Task prompt -
Keeping every word and mark, copy all of the data.

Given data -
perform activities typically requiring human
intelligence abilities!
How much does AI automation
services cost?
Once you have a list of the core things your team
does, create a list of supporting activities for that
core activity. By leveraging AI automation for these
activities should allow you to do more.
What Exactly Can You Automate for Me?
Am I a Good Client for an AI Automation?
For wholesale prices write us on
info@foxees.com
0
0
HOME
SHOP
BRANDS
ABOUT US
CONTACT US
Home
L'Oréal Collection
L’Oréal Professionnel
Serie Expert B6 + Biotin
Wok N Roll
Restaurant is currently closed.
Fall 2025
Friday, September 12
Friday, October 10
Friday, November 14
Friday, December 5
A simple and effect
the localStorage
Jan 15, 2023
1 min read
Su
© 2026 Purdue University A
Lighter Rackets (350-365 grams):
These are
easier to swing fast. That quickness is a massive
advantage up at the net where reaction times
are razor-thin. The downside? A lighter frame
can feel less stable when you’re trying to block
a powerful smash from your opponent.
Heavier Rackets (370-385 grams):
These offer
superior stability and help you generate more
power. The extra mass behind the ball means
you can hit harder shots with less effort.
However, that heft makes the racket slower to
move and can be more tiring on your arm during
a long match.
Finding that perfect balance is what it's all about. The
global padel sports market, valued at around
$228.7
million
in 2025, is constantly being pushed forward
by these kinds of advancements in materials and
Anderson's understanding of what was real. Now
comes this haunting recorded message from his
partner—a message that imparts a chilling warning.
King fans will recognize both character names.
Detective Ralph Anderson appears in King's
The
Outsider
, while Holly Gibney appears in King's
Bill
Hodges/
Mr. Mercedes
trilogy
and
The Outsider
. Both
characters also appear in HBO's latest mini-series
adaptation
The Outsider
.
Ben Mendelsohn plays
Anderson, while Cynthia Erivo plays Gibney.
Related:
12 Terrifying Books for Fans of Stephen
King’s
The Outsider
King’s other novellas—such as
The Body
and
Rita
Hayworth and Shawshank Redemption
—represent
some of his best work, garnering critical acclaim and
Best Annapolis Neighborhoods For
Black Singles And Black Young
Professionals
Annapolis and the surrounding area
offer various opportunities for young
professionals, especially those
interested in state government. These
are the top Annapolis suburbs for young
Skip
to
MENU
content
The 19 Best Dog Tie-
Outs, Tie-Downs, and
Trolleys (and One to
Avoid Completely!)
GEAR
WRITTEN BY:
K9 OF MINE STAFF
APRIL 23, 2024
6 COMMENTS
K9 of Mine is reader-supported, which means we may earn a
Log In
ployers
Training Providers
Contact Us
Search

Answer space -
perform activities typically requiring human
intelligence abilities!
How much does AI automation
services cost?
Once you have a list of the core things your team
does, create a list of supporting activities for that
core activity. By leveraging AI automation for these
activities should allow you to do more.
What Exactly Can You Automate for Me?
Am I a Good Client for an AI Automation?
For wholesale prices write us on
info@foxees.com
0
0
HOME
SHOP
BRANDS
ABOUT US
CONTACT US
Home
L'Oréal Collection
L’Oréal Professionnel
Serie Expert B6 + Biotin
Wok N Roll
Restaurant is currently closed.
Fall 2025
Friday, September 12
Friday, October 10
Friday, November 14
Friday, December 5
A simple and effect
the localStorage
Jan 15, 2023
1 min read
Su
© 2026 Purdue University A
Lighter Rackets (350-365 grams):
These are
easier to swing fast. That quickness is a massive
advantage up at the net where reaction times
are razor-thin. The downside? A lighter frame
can feel less stable when you’re trying to block
a powerful smash from your opponent.
Heavier Rackets (370-385 grams):
These offer
superior stability and help you generate more
power. The extra mass behind the ball means
you can hit harder shots with less effort.
However, that heft makes the racket slower to
move and can be more tiring on your arm during
a long match.
Finding that perfect balance is what it's all about. The
global padel sports market, valued at around
$228.7
million
in 2025, is constantly being pushed forward
by these kinds of advancements in materials and
Anderson's understanding of what was real. Now
comes this haunting recorded message from his
partner—a message that imparts a chilling warning.
King fans will recognize both character names.
Detective Ralph Anderson appears in King's
The
Outsider
, while Holly Gibney appears in King's
Bill
Hodges/
Mr. Mercedes
trilogy
and
The Outsider
. Both
characters also appear in HBO's latest mini-series
adaptation
The Outsider
.
Ben Mendelsohn plays
Anderson, while Cynthia Erivo plays Gibney.
Related:
12 Terrifying Books for Fans of Stephen
King’s
The Outsider
King’s other novellas—such as
The Body
and
Rita
Hayworth and Shawshank Redemption
—represent
some of his best work, garnering critical acclaim and
Best Annapolis Neighborhoods For
Black Singles And Black Young
Professionals
Annapolis and the surrounding area
offer various opportunities for young
professionals, especially those
interested in state government. These
are the top Annapolis suburbs for young
Skip
to
MENU
content
The 19 Best Dog Tie-
Outs, Tie-Downs, and
Trolleys (and One to
Avoid Completely!)
GEAR
WRITTEN BY:
K9 OF MINE STAFF
APRIL 23, 2024
6 COMMENTS
K9 of Mine is reader-supported, which means we may earn a
Log In
ployers
Training Providers
Contact Us
Search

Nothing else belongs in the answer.